Microsoft introduces new high-speed voice and video formats

Microsoft Corp. today was introduced three artificial intelligence models optimized for image and audio processing.
The algorithms are available through Microsoft Foundry, an Azure service that developers can use to build AI applications. The tech giant has also started introducing models to many other products.
The first new algorithm, MAI-Image-2, can generate images with a resolution of up to 1024 by 1024 pixels based on user commands. Each message may contain text with a value of up to 32,000 tokens. Under the hood, MAI-Image-2 converts instructions into images using 10 to 50 billion embedded parameters. Non-embedded parameters are part of the model that focuses on content generation rather than initial data preparation activities.
Microsoft claims that MAI-Image-2 is at least twice as fast as the previous generation image generator. The second new model released today, MAI-Transcribe-1, also brings significant speed improvements. It can write speech 2.5 times faster than previous versions of Microsoft.
Another selling point of MAI-Transcribe-1 is its accuracy. Microsoft tested the error rate of the word mean model, a measure of transcription quality, in 25 languages. MAI-Transcribe-1 posted an error rate of 3.9%, which puts it ahead of Gemini 3.1 Flash and OpenAI Group PBC’s GPT-Transcribe. Another contributor to the accuracy of the model is that it includes spatial noise filtering features.

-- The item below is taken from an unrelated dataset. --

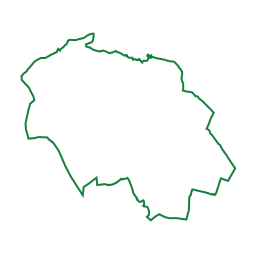 outline of Bø nor, Telemark, Norway, rotated 263°
{"feature_id": "86288312B18605763304298", "entity_name": "Bø nor", "entity_type": "district", "adm_level": 2, "iso_a3": "NOR", "parent_name": "Norway", "parent_adm1": "Telemark", "projection": "mercator", "projection_center": [8.999, 59.44], "detail": "fine", "context": "isolated", "style": "outline", "palette": "green", "viewbox_px": 256, "rotation_deg": 263, "n_neighbors": 0, "source": "geoboundaries", "source_scale": "gbopen_adm2", "svg_char_len": 5656}
<svg xmlns="http://www.w3.org/2000/svg" viewBox="0 0 256 256"><g transform="rotate(263 128 128)"><path d="M222.3,79.5L221.9,79.0L221.1,78.7L220.5,78.2L220.0,78.2L219.5,77.8L218.9,77.2L218.4,76.9L218.3,76.3L217.8,75.4L217.4,75.1L216.4,74.0L215.6,72.8L214.9,71.4L214.1,70.5L214.1,70.2L213.0,70.0L213.3,69.6L215.0,68.5L213.7,67.3L213.2,67.1L212.8,66.8L212.4,66.8L212.0,66.4L211.8,65.9L211.5,65.0L211.6,64.7L211.2,63.7L210.8,63.0L210.6,62.4L210.3,61.0L210.1,60.6L209.9,60.0L208.7,57.4L208.6,56.7L207.5,54.5L208.1,50.3L208.1,50.0L207.6,48.8L206.3,45.1L205.1,43.1L200.5,38.2L199.9,37.4L197.7,35.0L196.7,34.5L194.8,31.2L192.5,28.6L191.2,28.6L189.3,28.4L188.7,28.5L188.0,29.0L187.4,29.1L186.0,30.4L184.6,31.2L183.9,31.9L179.9,34.7L177.0,35.7L174.3,36.6L171.1,37.9L166.9,38.4L164.0,33.8L161.5,32.9L159.5,31.9L145.2,26.9L139.4,26.5L129.6,28.0L129.3,34.0L129.9,37.5L129.4,41.3L128.5,46.6L128.3,46.7L128.2,46.8L128.0,47.1L127.5,47.3L127.0,47.7L126.7,47.9L126.4,47.9L126.2,48.2L125.9,48.4L125.6,48.9L125.4,49.2L125.0,49.4L124.6,49.8L124.1,50.0L124.0,50.3L123.8,50.4L123.7,51.0L123.3,51.3L123.1,51.3L122.8,51.8L122.5,52.0L113.8,56.5L97.4,61.3L86.3,65.5L66.8,74.9L74.8,76.8L77.8,82.7L79.9,86.2L82.5,90.7L75.2,90.5L75.3,91.0L75.2,91.5L75.2,91.8L75.0,92.1L75.0,92.7L75.1,93.2L75.0,94.1L75.2,94.6L75.2,94.9L75.2,95.2L75.1,95.3L75.0,95.8L75.2,96.2L75.2,97.3L75.0,97.9L75.0,98.4L74.6,99.3L74.4,100.3L74.3,100.6L74.1,100.7L73.7,101.3L73.8,102.0L73.7,102.5L73.9,103.0L73.8,103.3L73.6,103.5L73.7,103.8L73.8,104.2L73.8,104.5L73.8,104.9L73.9,105.4L73.9,105.7L74.1,106.1L73.9,106.5L74.1,107.2L74.4,107.6L74.4,108.1L74.9,108.6L75.0,109.1L75.0,109.5L75.3,109.9L75.4,110.5L75.7,110.6L75.9,110.9L76.0,111.0L75.9,111.2L76.8,112.7L76.9,113.1L77.1,113.2L77.3,113.3L77.6,113.7L77.7,114.2L77.8,114.3L78.3,114.7L78.5,115.0L78.5,115.3L78.3,115.5L77.5,116.3L77.9,117.1L78.0,117.4L77.9,117.9L78.0,119.4L78.5,121.4L77.7,121.7L75.6,122.8L72.3,123.5L70.6,124.0L67.4,124.7L66.6,124.8L65.7,125.1L63.5,125.2L62.1,125.6L61.2,126.1L60.9,126.1L60.1,126.8L59.1,127.2L57.8,127.8L57.8,128.2L57.6,128.3L56.2,128.0L55.8,128.1L55.7,128.3L55.6,128.8L55.2,129.1L54.6,129.1L54.2,129.4L53.7,129.8L53.6,130.1L53.4,130.8L53.2,131.0L53.1,131.5L53.4,132.2L54.1,133.3L54.3,134.5L53.6,134.7L52.6,134.8L52.1,134.8L51.6,134.9L51.0,134.7L49.9,134.7L48.9,133.6L48.4,134.0L47.6,136.7L47.1,137.7L45.5,138.2L43.3,138.6L42.0,138.7L40.6,138.5L39.4,138.2L39.2,138.1L37.5,136.0L33.6,139.4L35.9,142.8L36.1,143.3L37.2,145.1L38.6,148.8L38.5,149.0L38.2,149.1L38.0,149.4L37.4,150.1L35.5,153.3L35.3,153.6L34.3,155.5L34.1,156.5L33.3,158.3L33.0,161.0L33.0,161.6L32.8,164.4L31.8,168.2L31.4,169.8L30.1,174.8L38.8,178.3L52.3,180.5L54.0,182.3L56.7,183.1L57.8,183.6L57.9,183.9L58.9,184.1L59.1,184.7L58.9,185.3L55.9,193.4L54.9,196.4L53.0,200.8L52.1,202.3L52.2,202.5L52.1,203.2L52.1,203.3L51.7,203.6L52.0,204.1L51.9,204.6L51.9,205.3L51.7,205.4L51.3,205.4L51.1,205.6L51.5,206.1L51.5,206.5L51.4,206.6L53.7,208.1L55.1,208.6L59.8,210.9L64.6,213.0L66.7,214.2L63.3,220.8L74.9,229.5L80.6,226.5L86.2,223.7L89.8,222.1L92.2,220.6L93.5,220.1L94.6,219.5L95.3,218.9L98.4,217.9L100.0,217.2L101.2,215.8L110.8,210.5L112.7,208.9L115.4,208.5L116.4,207.8L117.6,205.9L122.4,208.8L126.5,210.9L126.7,211.1L127.5,211.3L128.0,211.6L129.7,213.0L132.8,214.9L133.8,214.1L135.2,213.2L145.6,205.2L148.1,202.6L149.0,201.8L149.6,201.6L150.4,201.2L151.0,200.5L151.1,200.1L151.4,198.8L151.6,198.7L152.0,198.6L153.8,197.1L155.2,196.4L155.7,195.4L156.4,193.3L157.3,189.8L157.4,189.6L158.5,187.1L158.8,187.3L160.3,187.6L161.4,187.8L163.7,187.9L164.4,188.2L165.3,188.2L166.3,188.0L167.2,187.6L168.9,187.3L169.5,187.3L170.6,187.1L174.1,188.1L176.0,188.5L176.9,188.5L177.8,188.3L178.2,188.0L179.5,187.6L181.4,186.3L181.7,185.9L182.2,185.9L182.6,185.8L184.4,184.8L188.2,181.8L188.8,179.2L189.0,178.3L189.0,177.8L189.6,176.7L190.0,175.5L190.2,174.8L191.0,173.4L191.4,172.2L192.1,170.2L192.5,168.9L193.0,167.6L193.3,166.4L193.4,166.1L194.0,164.5L194.0,164.4L194.1,164.0L194.5,163.1L194.8,162.7L195.1,161.8L195.6,161.4L195.6,161.0L195.7,160.9L195.1,159.8L194.9,159.5L194.8,158.8L194.9,158.6L195.6,158.9L197.1,159.5L196.8,158.6L196.8,158.4L196.8,158.2L197.1,157.8L197.3,157.6L198.4,157.1L198.2,156.6L198.1,156.2L197.8,156.0L197.2,156.0L196.1,156.6L195.0,156.8L194.3,156.5L193.1,155.7L192.9,155.5L192.5,154.9L192.3,153.8L192.7,152.8L192.7,152.7L192.8,152.4L192.9,152.1L192.8,151.8L192.4,150.9L192.1,150.3L192.0,150.2L191.2,150.1L191.3,149.9L191.6,149.7L192.1,149.6L192.4,149.4L193.8,148.0L194.5,147.9L195.0,147.5L195.1,147.3L194.7,147.0L194.7,146.9L194.8,146.6L194.3,146.3L194.2,146.1L194.3,145.7L194.4,145.1L194.9,144.3L195.0,143.7L195.4,143.3L195.6,143.1L195.5,142.9L195.4,142.8L195.2,141.9L195.1,141.6L195.2,141.2L195.7,140.9L196.5,141.1L197.2,140.9L197.5,139.0L197.5,138.2L197.6,137.4L198.1,137.0L198.8,136.1L199.0,135.9L199.3,135.5L199.5,135.5L200.2,135.8L200.3,135.8L200.6,135.6L200.7,135.2L200.6,134.6L200.4,134.0L200.2,133.7L200.3,133.6L200.6,133.1L200.7,132.7L202.8,130.2L203.4,129.1L204.1,128.2L204.5,126.6L205.6,125.8L206.0,125.4L205.5,124.1L204.8,121.4L204.7,120.0L204.4,119.0L204.9,118.1L205.9,116.6L207.0,114.7L207.2,114.1L207.4,113.7L207.9,113.0L208.0,112.6L207.9,112.2L207.5,111.5L207.6,111.0L207.6,110.8L207.7,110.5L207.5,109.0L207.5,108.5L207.8,108.3L208.0,107.5L208.7,105.6L210.2,102.7L211.7,100.9L212.7,99.8L213.0,99.2L213.0,98.8L212.9,98.6L212.9,98.4L213.1,98.0L213.5,97.3L214.0,96.5L216.1,96.5L217.1,100.3L217.5,102.4L219.3,104.0L224.1,105.2L225.8,105.3L225.9,103.4L225.7,101.4L225.0,99.9L224.9,99.2L224.1,97.8L223.3,96.3L222.7,94.9L222.1,89.8L221.6,87.2L222.1,83.4L222.3,83.0L222.5,81.5L222.4,80.3L222.3,79.5Z" fill="none" stroke="#15803d" stroke-width="2"/></g></svg>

At launch, MAI-Transcribe-1 supports batch transcription. That means that the model can only process pre-prepared files such as audiobooks. According to Microsoft, an upcoming update will add the ability to record real-time audio streams. The company is also working on a so-called dialing feature that can break up a transcript into speaker-specific segments.
The third model introduced by Microsoft today is called MAI-Voice-1. As the name suggests, it is developed to generate synthetic speech based on user-supplied text. Customers can choose from one of the built-in AI voices or use their own voice.
Microsoft says all three models offer competitive pricing compared to competitors. MAI-Image-2 is priced at $5 for 1 million input tokens and $33 for 1 million output tokens. MAI-Transcribe-1 costs $0.36 per hour of transcribed speech, while MAI-Voice-1 starts at $22 for 1 million characters.
Models are available not only through Microsoft Foundry but also through several other resources. Microsoft is currently in the process of rolling out MAI-Image-2 to Bing and PowerPoint, while MAI-Voice-1 is accessible through an audio creation tool called Copilot Audio Expressions.
The tech giant has developed a line of custom AI chips called MAIA to power its AI workload. The newest addition to the family series, the conceptually designed Maia 200, made its debut in late January. Microsoft says the three-nanometer chip outperforms cloud providers’ custom-made AI chips across several benchmarks.
Image: Microsoft
Support our mission to keep content open and free by engaging with the CUBE community. Join CUBE’s Alumni Trust Networkwhere technology leaders connect, share wisdom and create opportunities.
- 15M+ viewers of CUBE videosenabling conversations across AI, cloud, cybersecurity and more
- 11.4k+ CUBE alumni – Connect with more than 11,400 technology and business leaders who are shaping the future through a unique network based on trust.
About SiliconANGLE Media
Founded by technology visionaries John Furrier and Dave Vellante, SiliconANGLE Media has built a dynamic ecosystem of industry-leading digital media products that reach 15+ million elite technology professionals. Our new ownership of CUBE AI Video Cloud is starting to engage with audiences, using CUBEai.com’s neural network to help technology companies make data-driven decisions and stay at the forefront of industry conversations.